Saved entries
'''

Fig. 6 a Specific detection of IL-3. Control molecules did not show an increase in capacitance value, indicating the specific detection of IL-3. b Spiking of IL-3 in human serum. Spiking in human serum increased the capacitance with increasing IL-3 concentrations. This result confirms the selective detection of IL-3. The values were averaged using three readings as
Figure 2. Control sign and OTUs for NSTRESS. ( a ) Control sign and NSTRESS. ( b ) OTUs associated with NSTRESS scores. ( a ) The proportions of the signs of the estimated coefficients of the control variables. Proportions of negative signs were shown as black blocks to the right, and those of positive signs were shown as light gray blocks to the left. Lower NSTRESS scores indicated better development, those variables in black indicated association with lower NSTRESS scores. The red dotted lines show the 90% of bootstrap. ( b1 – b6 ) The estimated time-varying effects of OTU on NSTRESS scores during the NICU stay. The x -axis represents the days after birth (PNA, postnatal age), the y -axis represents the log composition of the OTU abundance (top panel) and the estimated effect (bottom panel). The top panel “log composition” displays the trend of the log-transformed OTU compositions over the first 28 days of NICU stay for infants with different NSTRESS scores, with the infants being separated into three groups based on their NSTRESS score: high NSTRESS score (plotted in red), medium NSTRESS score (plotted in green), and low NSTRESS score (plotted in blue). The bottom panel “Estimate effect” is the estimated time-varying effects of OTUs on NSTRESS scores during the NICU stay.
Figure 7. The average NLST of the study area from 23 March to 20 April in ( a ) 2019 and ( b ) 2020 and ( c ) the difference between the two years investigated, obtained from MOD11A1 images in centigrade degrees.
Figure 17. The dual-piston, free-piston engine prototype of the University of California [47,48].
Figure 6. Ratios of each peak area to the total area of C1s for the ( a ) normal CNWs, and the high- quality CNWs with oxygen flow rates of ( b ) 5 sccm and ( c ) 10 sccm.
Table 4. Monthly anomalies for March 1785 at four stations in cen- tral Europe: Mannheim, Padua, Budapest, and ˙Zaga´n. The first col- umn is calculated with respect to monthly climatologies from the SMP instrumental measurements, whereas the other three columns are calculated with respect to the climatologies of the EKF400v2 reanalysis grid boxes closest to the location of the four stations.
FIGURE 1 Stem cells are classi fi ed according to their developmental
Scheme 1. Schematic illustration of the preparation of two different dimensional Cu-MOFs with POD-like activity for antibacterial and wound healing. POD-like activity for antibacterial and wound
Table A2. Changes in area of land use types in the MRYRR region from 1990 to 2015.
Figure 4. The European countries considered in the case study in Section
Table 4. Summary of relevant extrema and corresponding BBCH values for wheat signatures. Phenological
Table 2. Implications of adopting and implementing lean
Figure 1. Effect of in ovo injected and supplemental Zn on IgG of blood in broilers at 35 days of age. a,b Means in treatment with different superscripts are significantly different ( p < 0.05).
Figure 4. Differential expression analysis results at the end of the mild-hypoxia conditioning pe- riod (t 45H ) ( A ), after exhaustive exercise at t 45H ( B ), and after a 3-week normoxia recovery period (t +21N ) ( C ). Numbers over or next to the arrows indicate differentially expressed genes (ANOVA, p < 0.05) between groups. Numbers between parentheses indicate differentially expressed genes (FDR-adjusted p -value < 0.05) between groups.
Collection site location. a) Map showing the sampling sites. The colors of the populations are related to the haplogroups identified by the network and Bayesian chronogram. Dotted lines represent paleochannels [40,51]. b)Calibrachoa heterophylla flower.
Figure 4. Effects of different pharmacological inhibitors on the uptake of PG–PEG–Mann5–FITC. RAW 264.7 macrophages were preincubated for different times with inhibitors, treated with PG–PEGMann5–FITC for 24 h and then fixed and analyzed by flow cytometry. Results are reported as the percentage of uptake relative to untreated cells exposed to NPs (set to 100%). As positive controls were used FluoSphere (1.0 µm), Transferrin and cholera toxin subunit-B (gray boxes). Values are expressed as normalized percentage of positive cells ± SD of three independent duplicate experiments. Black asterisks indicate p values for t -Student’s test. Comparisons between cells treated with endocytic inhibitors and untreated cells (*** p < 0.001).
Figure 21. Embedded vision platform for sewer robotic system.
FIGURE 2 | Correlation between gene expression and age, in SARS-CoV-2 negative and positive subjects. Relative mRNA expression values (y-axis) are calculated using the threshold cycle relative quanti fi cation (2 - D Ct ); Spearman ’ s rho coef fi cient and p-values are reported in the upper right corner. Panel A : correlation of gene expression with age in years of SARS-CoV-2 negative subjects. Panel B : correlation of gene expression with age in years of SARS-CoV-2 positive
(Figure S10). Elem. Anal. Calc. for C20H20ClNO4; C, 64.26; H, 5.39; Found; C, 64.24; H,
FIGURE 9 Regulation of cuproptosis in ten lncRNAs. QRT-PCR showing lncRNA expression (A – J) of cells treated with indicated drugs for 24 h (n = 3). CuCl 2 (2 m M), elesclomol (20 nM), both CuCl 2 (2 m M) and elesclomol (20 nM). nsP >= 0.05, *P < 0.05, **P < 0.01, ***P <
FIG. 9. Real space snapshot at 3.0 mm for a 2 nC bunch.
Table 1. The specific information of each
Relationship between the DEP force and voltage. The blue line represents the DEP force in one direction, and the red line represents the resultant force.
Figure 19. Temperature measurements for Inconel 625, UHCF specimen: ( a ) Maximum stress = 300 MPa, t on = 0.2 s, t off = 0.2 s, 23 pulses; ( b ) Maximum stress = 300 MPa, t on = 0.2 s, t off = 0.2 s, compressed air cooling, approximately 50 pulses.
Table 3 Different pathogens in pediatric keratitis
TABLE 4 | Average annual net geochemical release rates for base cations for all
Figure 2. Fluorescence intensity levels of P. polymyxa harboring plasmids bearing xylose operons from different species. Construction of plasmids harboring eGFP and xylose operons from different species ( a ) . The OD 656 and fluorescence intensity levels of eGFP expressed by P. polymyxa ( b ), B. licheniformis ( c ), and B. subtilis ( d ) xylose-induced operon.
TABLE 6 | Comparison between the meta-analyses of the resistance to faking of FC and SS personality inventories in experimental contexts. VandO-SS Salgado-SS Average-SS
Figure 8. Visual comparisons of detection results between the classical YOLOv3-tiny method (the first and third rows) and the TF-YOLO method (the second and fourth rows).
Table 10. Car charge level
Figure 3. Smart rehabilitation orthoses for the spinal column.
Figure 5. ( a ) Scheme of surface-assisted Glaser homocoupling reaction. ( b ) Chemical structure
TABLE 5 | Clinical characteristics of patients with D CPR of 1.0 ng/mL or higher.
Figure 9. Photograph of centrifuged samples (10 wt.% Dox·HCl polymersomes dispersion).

'''

## What to work on
Begin at the line above that has "Table 3 Different" and stop after the line that has "TABLE 4 | Average", copying each line exactly and adding nothing else.

## Written answer
Table 3 Different pathogens in pediatric keratitis
TABLE 4 | Average annual net geochemical release rates for base cations for all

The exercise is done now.